Painters have often turned their interest to the past looking to recreate known images independently of their authors' intent. This centers our attention on the painter's interpretation of the image, which is essential to its recreation. In the case of photography, the 'present moment' implicit in the act of taking the picture becomes a key element. The photograph's being 'shot in the moment' recalls Benjamin's hic et nunc, the past as a has been in Barthes's terms, or the 'future implied in discourse' postulated by Krauss.

When compared to the first artists playing with images in this way - I'm thinking of Duchamp in particular - the author on display stands out because he does not merely reproduce images, but rather uses photographic techniques within a figurative context. Although he plays with negatives and enlargements, he also superimposes painted images on these, giving the final image a second skin and thereby lifting it from anonymity. These images are thus isolated in space. Where the realism of the figures is reminiscent of a photograph, the flat brushstrokes and the absence of perspective set the image in an a-temporal space. The emotional impact thus developed overwhelms the viewer, aligning his perspective with the artist's.

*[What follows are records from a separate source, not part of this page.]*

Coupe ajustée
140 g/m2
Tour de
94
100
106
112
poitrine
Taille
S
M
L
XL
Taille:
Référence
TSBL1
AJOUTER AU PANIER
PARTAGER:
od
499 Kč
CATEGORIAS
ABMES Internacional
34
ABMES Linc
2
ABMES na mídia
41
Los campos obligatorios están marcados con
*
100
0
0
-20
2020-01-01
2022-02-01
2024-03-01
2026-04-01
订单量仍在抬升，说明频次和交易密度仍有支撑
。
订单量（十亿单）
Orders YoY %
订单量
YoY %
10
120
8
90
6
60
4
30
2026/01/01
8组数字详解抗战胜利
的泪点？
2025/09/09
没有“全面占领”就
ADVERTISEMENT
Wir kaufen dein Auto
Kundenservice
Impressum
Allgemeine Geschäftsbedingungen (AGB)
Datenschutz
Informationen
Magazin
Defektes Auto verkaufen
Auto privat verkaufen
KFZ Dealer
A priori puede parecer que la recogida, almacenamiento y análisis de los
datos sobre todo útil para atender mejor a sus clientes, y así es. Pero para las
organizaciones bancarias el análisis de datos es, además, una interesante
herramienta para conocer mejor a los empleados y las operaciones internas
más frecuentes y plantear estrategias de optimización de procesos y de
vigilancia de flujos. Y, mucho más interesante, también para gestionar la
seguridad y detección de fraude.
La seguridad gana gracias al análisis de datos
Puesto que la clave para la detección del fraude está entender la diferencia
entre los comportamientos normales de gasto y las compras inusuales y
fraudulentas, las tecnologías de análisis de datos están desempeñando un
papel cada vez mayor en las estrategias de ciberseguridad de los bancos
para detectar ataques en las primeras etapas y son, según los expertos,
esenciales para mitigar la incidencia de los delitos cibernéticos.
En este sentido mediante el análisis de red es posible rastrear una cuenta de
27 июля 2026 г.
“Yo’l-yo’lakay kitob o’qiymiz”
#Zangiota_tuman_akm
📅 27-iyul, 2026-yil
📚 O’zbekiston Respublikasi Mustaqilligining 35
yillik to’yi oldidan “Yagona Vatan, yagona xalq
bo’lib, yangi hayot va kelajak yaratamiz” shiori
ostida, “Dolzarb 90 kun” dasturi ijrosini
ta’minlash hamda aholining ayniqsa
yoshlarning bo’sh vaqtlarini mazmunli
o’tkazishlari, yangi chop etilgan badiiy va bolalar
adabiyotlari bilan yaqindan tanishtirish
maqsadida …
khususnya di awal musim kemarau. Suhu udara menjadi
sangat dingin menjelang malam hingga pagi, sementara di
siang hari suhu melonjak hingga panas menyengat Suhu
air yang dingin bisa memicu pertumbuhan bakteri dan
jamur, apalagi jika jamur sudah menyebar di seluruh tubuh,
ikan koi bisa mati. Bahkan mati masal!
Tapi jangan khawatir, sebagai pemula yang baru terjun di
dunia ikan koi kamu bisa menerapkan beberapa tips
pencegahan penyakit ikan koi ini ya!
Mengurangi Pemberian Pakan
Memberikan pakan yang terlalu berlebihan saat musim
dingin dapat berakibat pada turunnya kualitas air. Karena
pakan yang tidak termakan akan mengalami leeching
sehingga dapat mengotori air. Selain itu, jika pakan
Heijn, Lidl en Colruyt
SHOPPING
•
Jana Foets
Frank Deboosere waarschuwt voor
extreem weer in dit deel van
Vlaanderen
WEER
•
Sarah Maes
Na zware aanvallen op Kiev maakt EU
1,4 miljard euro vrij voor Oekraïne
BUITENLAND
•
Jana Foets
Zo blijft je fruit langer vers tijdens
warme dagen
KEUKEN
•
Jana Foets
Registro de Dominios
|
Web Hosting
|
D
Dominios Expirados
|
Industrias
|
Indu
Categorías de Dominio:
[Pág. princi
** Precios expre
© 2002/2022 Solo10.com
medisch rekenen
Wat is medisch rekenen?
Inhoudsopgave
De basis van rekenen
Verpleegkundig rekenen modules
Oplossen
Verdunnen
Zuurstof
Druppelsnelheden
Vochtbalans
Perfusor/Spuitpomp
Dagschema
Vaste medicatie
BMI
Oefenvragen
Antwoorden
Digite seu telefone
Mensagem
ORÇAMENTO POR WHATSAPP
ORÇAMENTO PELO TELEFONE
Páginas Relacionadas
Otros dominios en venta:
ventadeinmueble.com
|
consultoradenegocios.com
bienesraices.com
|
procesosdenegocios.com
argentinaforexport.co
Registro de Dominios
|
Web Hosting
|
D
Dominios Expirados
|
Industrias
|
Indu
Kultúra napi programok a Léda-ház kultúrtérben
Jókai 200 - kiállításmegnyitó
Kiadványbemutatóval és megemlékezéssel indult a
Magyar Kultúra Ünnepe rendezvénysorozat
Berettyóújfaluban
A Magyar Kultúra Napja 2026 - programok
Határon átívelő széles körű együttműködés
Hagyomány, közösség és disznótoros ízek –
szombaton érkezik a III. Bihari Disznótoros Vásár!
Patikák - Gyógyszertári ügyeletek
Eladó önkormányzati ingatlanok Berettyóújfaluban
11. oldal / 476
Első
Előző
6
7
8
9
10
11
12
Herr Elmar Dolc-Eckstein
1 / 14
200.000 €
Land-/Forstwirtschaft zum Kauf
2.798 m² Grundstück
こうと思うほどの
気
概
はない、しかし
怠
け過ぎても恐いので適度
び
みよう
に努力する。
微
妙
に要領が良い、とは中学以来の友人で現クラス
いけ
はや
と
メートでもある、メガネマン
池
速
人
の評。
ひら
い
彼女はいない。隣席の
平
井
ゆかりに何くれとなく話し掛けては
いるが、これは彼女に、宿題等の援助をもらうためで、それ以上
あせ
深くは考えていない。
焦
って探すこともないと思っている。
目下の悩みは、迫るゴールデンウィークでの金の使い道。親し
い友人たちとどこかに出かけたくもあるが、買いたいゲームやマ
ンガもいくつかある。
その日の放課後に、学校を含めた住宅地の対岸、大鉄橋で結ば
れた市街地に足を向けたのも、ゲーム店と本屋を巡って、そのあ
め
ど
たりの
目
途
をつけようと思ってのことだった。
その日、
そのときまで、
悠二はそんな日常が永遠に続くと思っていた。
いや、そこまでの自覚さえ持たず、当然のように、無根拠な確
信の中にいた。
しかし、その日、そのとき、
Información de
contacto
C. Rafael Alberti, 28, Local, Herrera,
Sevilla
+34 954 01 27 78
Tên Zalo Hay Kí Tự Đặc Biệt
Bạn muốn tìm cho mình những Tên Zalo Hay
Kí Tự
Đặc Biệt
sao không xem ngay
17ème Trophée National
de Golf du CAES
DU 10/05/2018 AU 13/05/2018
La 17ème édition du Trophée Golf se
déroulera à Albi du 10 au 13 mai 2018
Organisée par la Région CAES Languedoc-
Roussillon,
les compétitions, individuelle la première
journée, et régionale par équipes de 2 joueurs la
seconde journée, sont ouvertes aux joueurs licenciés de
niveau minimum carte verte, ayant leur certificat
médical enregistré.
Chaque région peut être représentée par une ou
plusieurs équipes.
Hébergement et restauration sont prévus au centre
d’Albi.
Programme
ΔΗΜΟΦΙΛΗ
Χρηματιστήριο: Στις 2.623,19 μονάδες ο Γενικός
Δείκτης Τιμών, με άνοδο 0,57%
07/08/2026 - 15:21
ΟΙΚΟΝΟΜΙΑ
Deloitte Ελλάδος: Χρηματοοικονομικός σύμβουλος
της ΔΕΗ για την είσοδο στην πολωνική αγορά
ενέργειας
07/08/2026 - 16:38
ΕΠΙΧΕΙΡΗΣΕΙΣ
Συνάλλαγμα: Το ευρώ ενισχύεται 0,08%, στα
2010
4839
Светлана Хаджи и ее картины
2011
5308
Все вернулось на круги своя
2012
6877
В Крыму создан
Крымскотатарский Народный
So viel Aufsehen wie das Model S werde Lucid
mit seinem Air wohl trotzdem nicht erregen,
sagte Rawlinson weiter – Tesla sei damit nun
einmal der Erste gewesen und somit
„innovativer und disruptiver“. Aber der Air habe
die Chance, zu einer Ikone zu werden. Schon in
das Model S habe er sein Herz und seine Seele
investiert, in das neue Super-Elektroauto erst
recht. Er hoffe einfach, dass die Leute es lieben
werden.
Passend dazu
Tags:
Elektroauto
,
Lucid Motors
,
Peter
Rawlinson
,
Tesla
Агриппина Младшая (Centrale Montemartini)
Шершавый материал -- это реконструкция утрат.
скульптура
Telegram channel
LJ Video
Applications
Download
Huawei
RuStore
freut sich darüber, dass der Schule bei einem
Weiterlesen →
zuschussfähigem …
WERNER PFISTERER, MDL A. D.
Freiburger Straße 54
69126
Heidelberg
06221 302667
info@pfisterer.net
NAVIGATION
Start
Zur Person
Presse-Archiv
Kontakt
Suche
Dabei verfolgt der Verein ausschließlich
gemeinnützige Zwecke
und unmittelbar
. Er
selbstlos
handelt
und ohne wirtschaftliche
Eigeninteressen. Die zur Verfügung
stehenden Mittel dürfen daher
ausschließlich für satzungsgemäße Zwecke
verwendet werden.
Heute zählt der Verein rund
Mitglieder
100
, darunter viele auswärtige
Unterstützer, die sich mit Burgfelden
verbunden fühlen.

Politically and ideologically, the characters become iconic figures of our time; simultaneously, they transcend time. The images' power is enhanced by the surfaces on which they are painted (wood, canvas, paper) and by the different formats used, such as the choice to portray Pope Benedictus's full figure. In this case, the image becomes a comment on both the timelessness of his gesture and the minute and detailed portrayal of his psychological and personal traits.